Eksploatacja czarnych niewolników w Ameryce. Temat poruszany tysiące razy. Colson Whitehead postanowił go podjąć raz jeszcze i napisał bestseller, nagradzany najbardziej znaczącymi nagrodami literackimi. W czerwcu „Kolej podziemna. Czarna krew Ameryki” ukazała się w Polsce dzięki wydawnictwu Albatros, w tłumaczeniu Rafała Lisowskiego.

„Jeśli ktoś chce zrozumieć ten kraj, musi pojechać koleją. Patrząc przed siebie, wyjrzyjcie z wagonu, a zobaczycie prawdziwą twarz Ameryki” to zdanie, które jako pierwsze znajdziemy w tej książce. Jednak, to dość przewrotna zapowiedź wrażeń, które czekają czytelnika. Autor w swej nagrodzonej Pulitzerem i National Book Award powieści prowadzi nas bowiem przez wielki kraj bynajmniej nie jednotorową drogą. Nastoletnia Cora czyli główna bohaterka, to niewolnica, która ucieka z plantacji w Georgii i przemierza południe Stanów Zjednoczonych i jest to wędrówka, w której rzeczywistość łączy się z fantazją.

Opisy jej przeżyć są swoistym połączeniem prozy niemalże reportażowej z literacką grą z czytelnikiem. Cora w drodze na północ poznaje różnych ludzi, odwiedza nieznane jej rejony, a każdy stan do którego dociera ma swoją specyfikę. Ona, korzystając ze swych doświadczeń, stara się przetrwać w świecie, który jest skażony przez zło, a ludzi traktuje się jak rzeczy tylko dlatego, że mają inny kolor skóry.

„Jak wszystko na południu, zaczęło się od bawełny. Bezwzględny silnik przemysłu bawełnianego wymagał paliwa z afrykańskich ciał. Statki przecinały ocean, zwożąc ciała do uprawy ziemi i do rodzenia kolejnych ciał. Tłoki tego silnika poruszały się bez wytchnienia. Więcej niewolników oznaczało więcej bawełny, co dawało więcej pieniędzy, by zakupić więcej ziemi i uprawiać jeszcze więcej bawełny” czytamy w „Kolei...”. Jednak siłą tej książki jest ukazanie tej kluczowej kwestii z różnych perspektyw. Nie wszędzie Cora jest traktowana tak samo. W  Indianie czarni sami pracują na farmach, niemalże bez nadzoru, w Karolinie Północnej prawie nie ma niewolników gdyż zostali wywiezieni gdzie indziej, a praktycznie wszędzie sytuację ciemiężonych pracowników plantacji sankcjonuje wiara w boski porządek, który daje władzę białym, a czarnych skazuje na poddańczą pracę.

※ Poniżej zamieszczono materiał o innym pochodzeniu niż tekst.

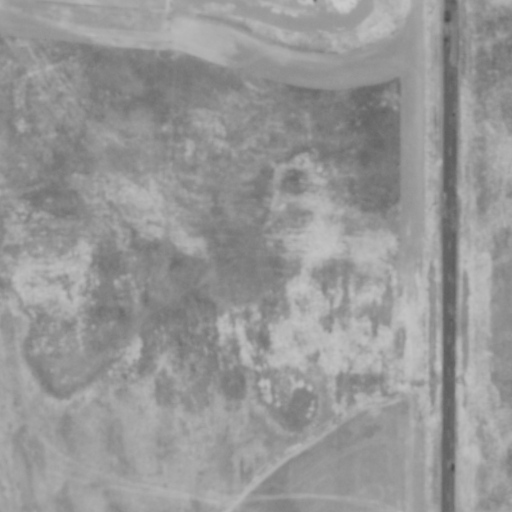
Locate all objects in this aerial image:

Cora przemierza tunele i labirynty przejść, w których czuje się bezpiecznie, ale musi być stale czujna by uniknąć konfrontacji z podążającymi za nią łowcami niewolników (za jej ujęcie wyznaczono nagrodę). Determinacja z jaką uparcie dąży do celu zderza się zatem z nieustępliwą chęcią zysku. Whitehead bardzo sugestywnie ukazuje postacie jej prześladowców. Ridgeway i Homer – to duet niezwykły. Dwumetrowy kolos, który jest synem kowala i czarnoskóry chłopiec w garniturku, który jest szaleńczo przywiązany do swego towarzysza i do... kuli, którą przywiązuje sobie do nogi, mimo że jest człowiekiem wolnym.

W lipcu do wcześniej otrzymanych wyróżnień Whitehead dołączył jeszcze jedno - za „Kolej podziemną” otrzymał tegoroczną nagrodę im. Arthura C. Clarke'a, przyznawaną najlepszej książce science fiction. Spowodowało to dyskusję, w której krytycy spierają się czy faktycznie jest to powieść, która kwalifikuje się do przyznania tego prestiżowego trofeum. Tak czy owak jest to niewątpliwie dowód na to, że artyzm tego dzieła jest niekwestionowany już wiadomo, że powstanie na jego podstawie film (w reżyserii Barry`ego Jenkinsa, twórcy „Moonlight”).